Crivella é alvo de ação judicial de grupo LGBTQ

Representantes da Associação Nacional de Travestis e Transexuais (Antra) e partidos políticos entraram ontem com uma ação judicial coletiva contra Marcelo Crivella por danos morais. O prefeito é alvo de acusação de censura e crime de LGBTQfobia. A multa, caso o chefe do executivo seja condenado, é de R$ 500 mil. Esse é mais um capítulo da novela que envolve a polêmica entre Crivella e a Bienal do Livro.
O dinheiro será usado para promoção de políticas públicas LGBTQ. "A gente quer o prefeito se retrate sobre o que falou nas redes sociais. O objetivo é que essa denúncia alcance o âmbito federal", explica a advogada Maria Eduarda Aguiar da Silva, primeira travesti a obter a carteira da OAB-RJ usando seu nome social.
A polêmica entre Crivella e a Bienal começou na última quinta-feira. Ele usou as redes sociais para dizer que mandaria recolher exemplares do livro 'Vingadores: A Cruzada das Crianças', por supostamente trazer imagens impróprias para crianças.
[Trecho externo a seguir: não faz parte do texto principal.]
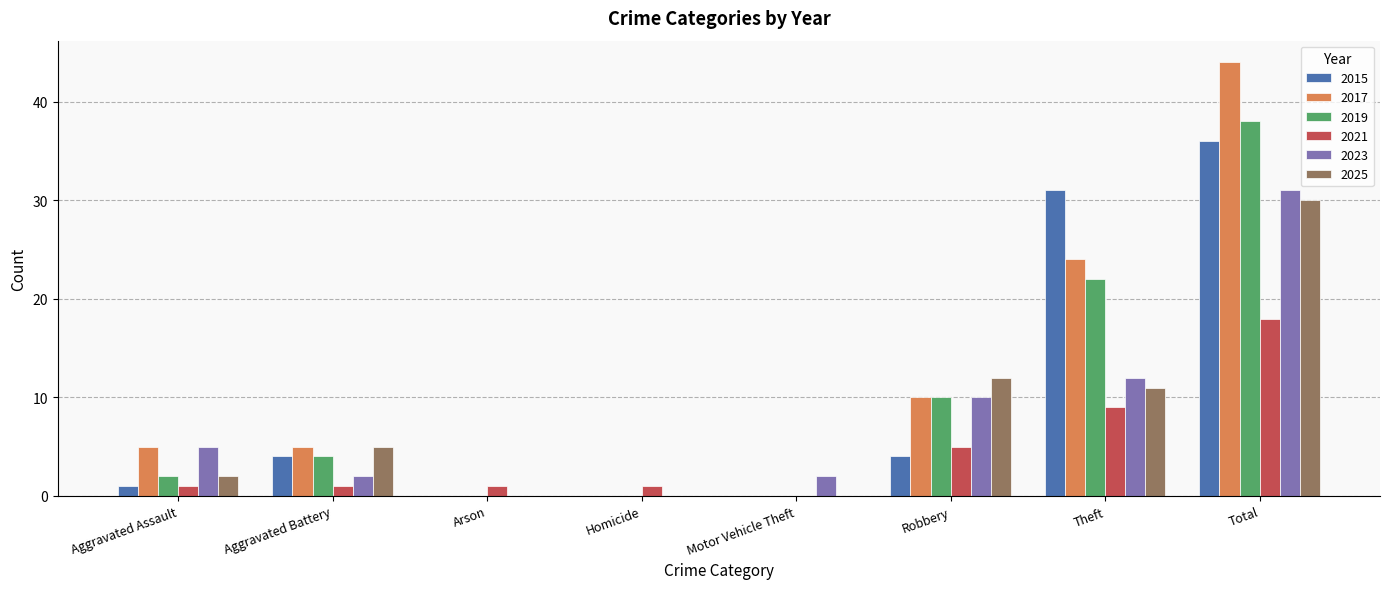

At which category is the sum across all series the highest?

Total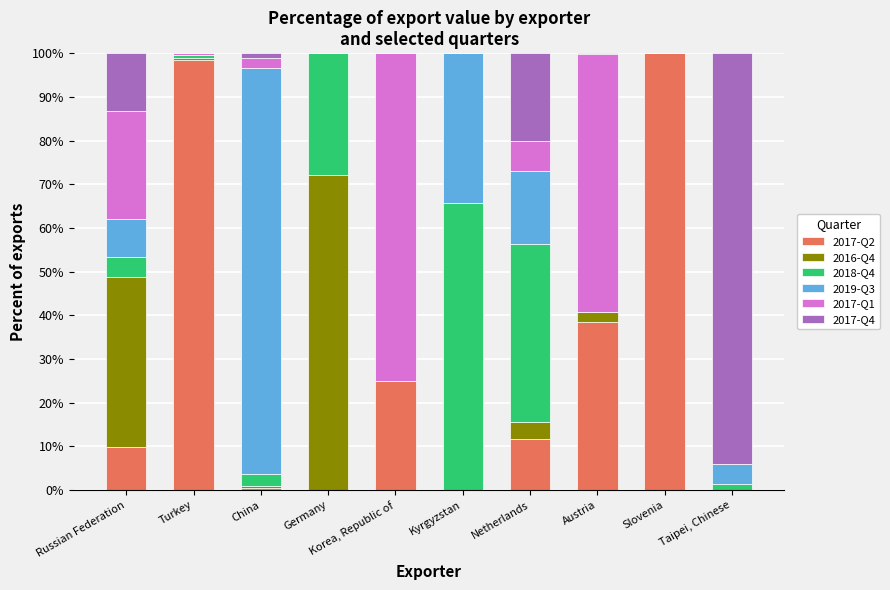

Does the chart contain stacked bars?

Yes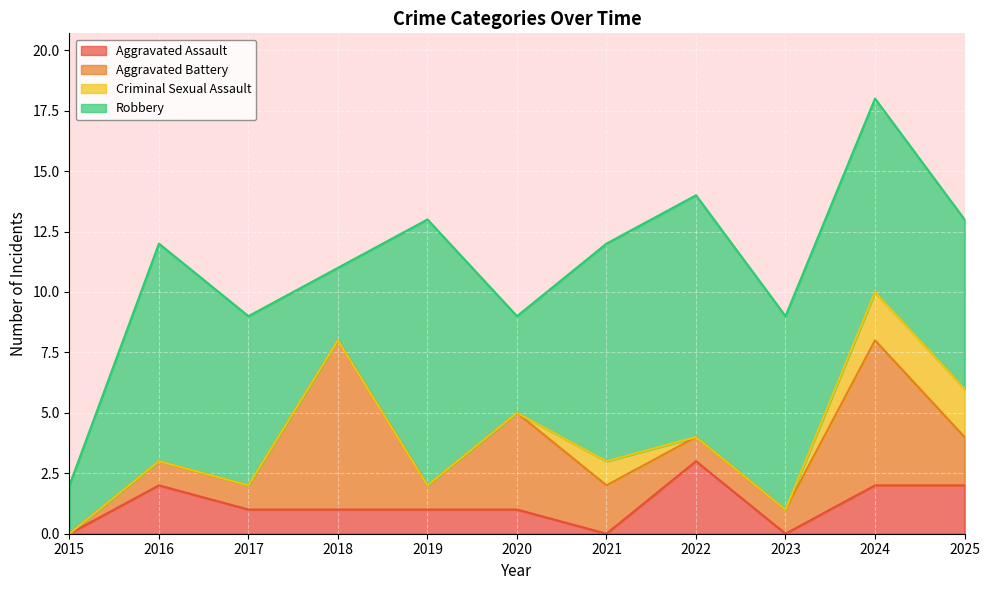

At which category does the chart reach its peak across all series?

2019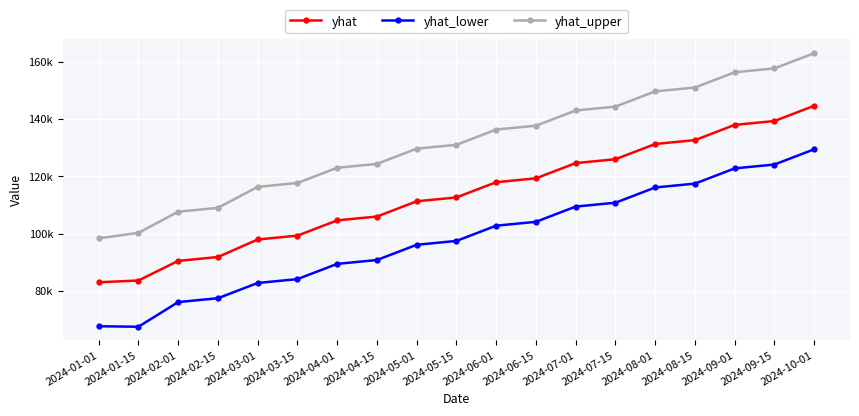

What is the sum of all yhat_lower values?

1867070.3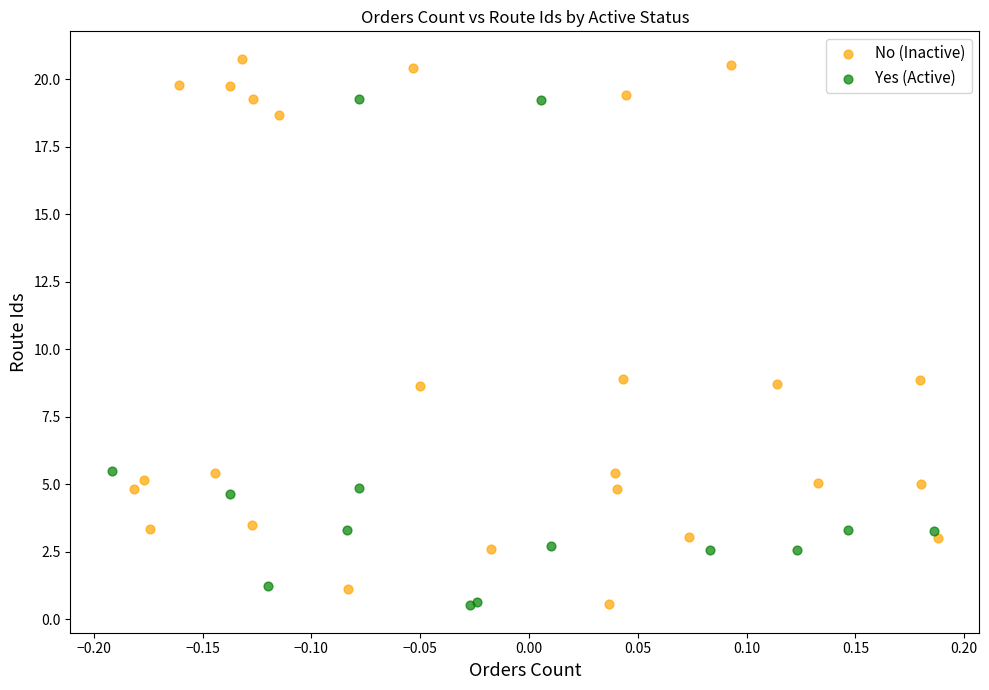

Which series contains the highest Y value?

No (Inactive)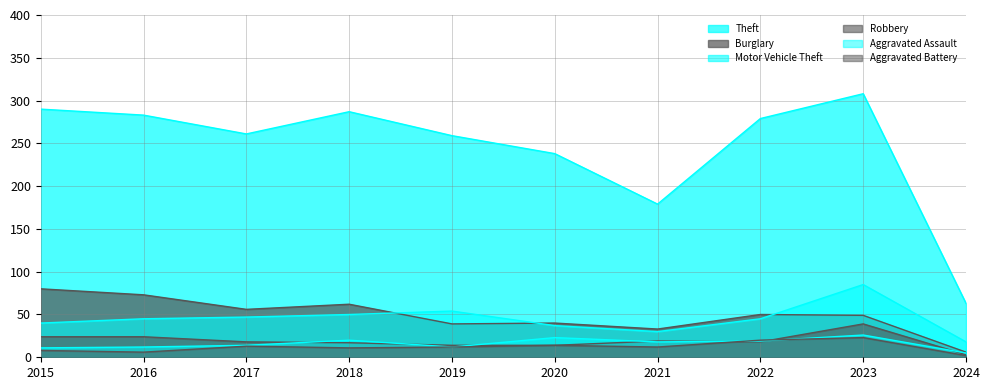

Does the chart display data point markers on the line(s)?

No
Após a decisão do prefeito, os exemplares se esgotaram em pouco tempo durante o evento literário.

'Deveria contratar prefeito do Rio'

O ilustrador britânico Jim Cheung, que teve seu livro 'Vingadores: A Cruzada das Crianças' censurado pelo prefeito Marcelo Crivella, por conter um beijo entre dois personagens masculinos, disse à BBC News Brasil que ficou emocionado ao ver os brasileiros defendendo os direitos da comunidade LGBTQ e a liberdade de expressão.

O desenhista, de 47 anos, mora no Reino Unido e assina 'Vingadores: A Cruzada das Crianças' em parceria com o roteirista americano Allan Heinberg. "É maravilhoso ver o povo brasileiro se posicionando e manifestando apoio à comunidade LGBTQ", disse.
Ao responder, no Instagram, a um comentário de uma seguidora sobre o fato de todos os exemplares terem se esgotado na Bienal do Rio, pouco após Crivella anunciar que fiscais confiscariam a publicação, o desenhista ironizou. "Eu deveria contratar o prefeito do Rio de Janeiro para promover meu próximo livro". O ilustrador destacou, no entanto, que o episódio revela que ainda há um longo caminho a ser percorrido para que haja verdadeira "igualdade".
"O fato dessa história ter alcançado manchetes demonstra as várias faces da sociedade moderna. Mostra que as comunidades estão aceitando suas diferenças e diversidade, mas também revela a dificuldade que ainda enfrentamos na busca por igualdade a todos", destacou à BBC News Brasil, por e-mail. "Eu aplaudo o povo brasileiro por se unir nesse protesto", declarou.
Jim Cheung tem dezenas de livros em quadrinho no currículo e é reconhecido internacionalmente, principalmente por ilustrar séries da editora Marvel Comics, como Novos Vingadores, Illuminati, Jovens Vingadores e Vingadores.